In [ ]:
library('tidyverse')

gglpot always has this form:

ggplot(data = <DATA>) + 
  <GEOM_FUNCTION>(mapping = aes(<MAPPINGS>))

In [ ]:
ggplot(data = mpg)

In [ ]:
str(mpg)

In [ ]:
ggplot(data = mpg) +
  geom_point(mapping = aes(x = cyl, y = hwy))

In [ ]:
ggplot(data = mpg) +
  geom_point(mapping = aes(x = drv, y = class))

3.3 Aesthetic mapping

  • aesthetic is the visual property of the objects in plot, size, shape, color, alpha (transparency), x/y location
  • map an aesthetic to a variable, associate the name of varible with that of aesthetic
  • ggplot2 assign level to aesthetic.

In [ ]:
ggplot(data = mpg) +
  geom_point(mapping = aes(x = displ, y = hwy), color = "blue", shape = 1)

3.4.1 exercises


In [ ]:
str(mpg)

In [ ]:
ggplot(data = mpg) +
  geom_point(mapping = aes(x = displ, y = hwy, color = displ))

In [ ]:
ggplot(data = mpg) +
  geom_point(mapping = aes(x = displ, y = hwy, color = class, alpha = class), size = 2)

→ **Things to do**:
A - Update the ggplot notes beginning at the words "3.4.1 exercises" and stopping after "class), size = 2)", swapping "hwy" for "cty".
B - Go on with the ggplot notes from the point where they end.

(Stored data entries)
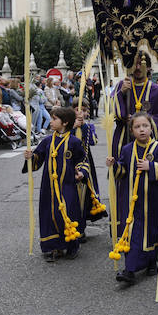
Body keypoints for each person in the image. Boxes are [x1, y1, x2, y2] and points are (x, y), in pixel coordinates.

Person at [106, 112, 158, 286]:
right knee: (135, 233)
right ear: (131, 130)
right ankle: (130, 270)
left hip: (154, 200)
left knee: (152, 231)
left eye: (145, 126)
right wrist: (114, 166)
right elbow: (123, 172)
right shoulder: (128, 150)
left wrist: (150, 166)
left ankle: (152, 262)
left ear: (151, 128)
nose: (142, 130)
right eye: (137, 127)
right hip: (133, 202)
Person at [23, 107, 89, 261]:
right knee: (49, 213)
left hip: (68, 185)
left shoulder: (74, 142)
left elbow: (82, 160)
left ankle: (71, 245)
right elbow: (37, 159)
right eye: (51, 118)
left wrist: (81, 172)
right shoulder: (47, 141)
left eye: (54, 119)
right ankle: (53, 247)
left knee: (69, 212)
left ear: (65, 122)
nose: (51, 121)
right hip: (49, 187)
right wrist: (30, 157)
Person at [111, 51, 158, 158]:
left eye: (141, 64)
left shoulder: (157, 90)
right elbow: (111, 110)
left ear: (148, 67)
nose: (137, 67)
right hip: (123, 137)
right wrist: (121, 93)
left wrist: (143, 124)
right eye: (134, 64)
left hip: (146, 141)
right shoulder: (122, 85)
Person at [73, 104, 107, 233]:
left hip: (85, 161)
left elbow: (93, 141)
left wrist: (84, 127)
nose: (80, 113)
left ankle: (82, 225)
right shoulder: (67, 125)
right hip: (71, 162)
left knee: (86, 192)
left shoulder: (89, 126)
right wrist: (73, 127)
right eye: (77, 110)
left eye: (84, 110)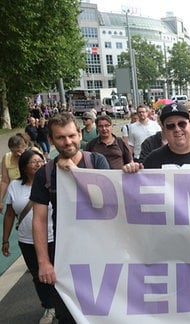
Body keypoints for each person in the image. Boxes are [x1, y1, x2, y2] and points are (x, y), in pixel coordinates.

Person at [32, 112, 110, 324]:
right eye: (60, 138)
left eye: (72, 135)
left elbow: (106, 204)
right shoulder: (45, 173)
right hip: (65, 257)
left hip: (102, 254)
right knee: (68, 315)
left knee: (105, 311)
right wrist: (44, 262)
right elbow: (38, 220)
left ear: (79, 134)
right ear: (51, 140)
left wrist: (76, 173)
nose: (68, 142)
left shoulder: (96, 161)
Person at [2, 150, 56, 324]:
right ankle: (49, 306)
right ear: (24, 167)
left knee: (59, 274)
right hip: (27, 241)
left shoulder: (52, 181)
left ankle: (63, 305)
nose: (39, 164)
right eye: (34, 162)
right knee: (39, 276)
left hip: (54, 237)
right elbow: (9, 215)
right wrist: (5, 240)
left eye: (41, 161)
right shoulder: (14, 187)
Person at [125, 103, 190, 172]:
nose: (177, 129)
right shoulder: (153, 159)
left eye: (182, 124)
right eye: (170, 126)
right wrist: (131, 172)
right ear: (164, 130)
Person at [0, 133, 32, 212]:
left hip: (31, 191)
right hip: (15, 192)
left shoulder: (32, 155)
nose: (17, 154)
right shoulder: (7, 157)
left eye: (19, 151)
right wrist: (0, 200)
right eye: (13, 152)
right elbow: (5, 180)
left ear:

→ **Answers**:
A -
3.4.1 exercises


In [ ]:
str(mpg)

In [ ]:
ggplot(data = mpg) +
  geom_point(mapping = aes(x = displ, y = cty, color = displ))

In [ ]:
ggplot(data = mpg) +
  geom_point(mapping = aes(x = displ, y = cty, color = class, alpha = class), size = 2)

B -
In [ ]:
# 4:
# For shapes that have a border (like 21), you can colour the inside and
# outside separately. Use the stroke aesthetic to modify the width of the
# border
ggplot(mtcars, aes(wt, mpg)) +
  geom_point(shape = 21, colour = "black", fill = "white", size = 5, stroke = 5)

In [ ]:
ggplot(data = mpg) +
  geom_point(mapping = aes(x = displ, y = hwy, color = displ < 5))

3.5 Facets


In [ ]:
ggplot(data = mpg) +
  geom_point(mapping = aes(x = displ, y = hwy)) +
  facet_wrap(~ class, nrow = 2)

In [ ]:
ggplot(data = mpg) +
  geom_point(mapping = aes(x = displ, y = hwy)) +
  facet_grid(drv ~ cyl)

In [ ]:
ggplot(data = mpg) +
  geom_point(mapping = aes(x = displ, y = hwy)) +
  facet_grid(. ~ cyl)

3.5.1


In [ ]:
# 1.
str(mpg)
# ggplot(data = mpg) +
#  geom_point(mapping = aes(x = displ, y = hwy)) +
#  facet_grid(. ~ displ)

In [ ]:
# 3.
ggplot(data = mpg) + 
  geom_point(mapping = aes(x = displ, y = hwy)) +
  facet_grid(drv ~ .)

In [ ]:
# 5. because facet_wrap is for 1-d. facet_wrap is for 2-d.
# 6. We don't have much space in a row.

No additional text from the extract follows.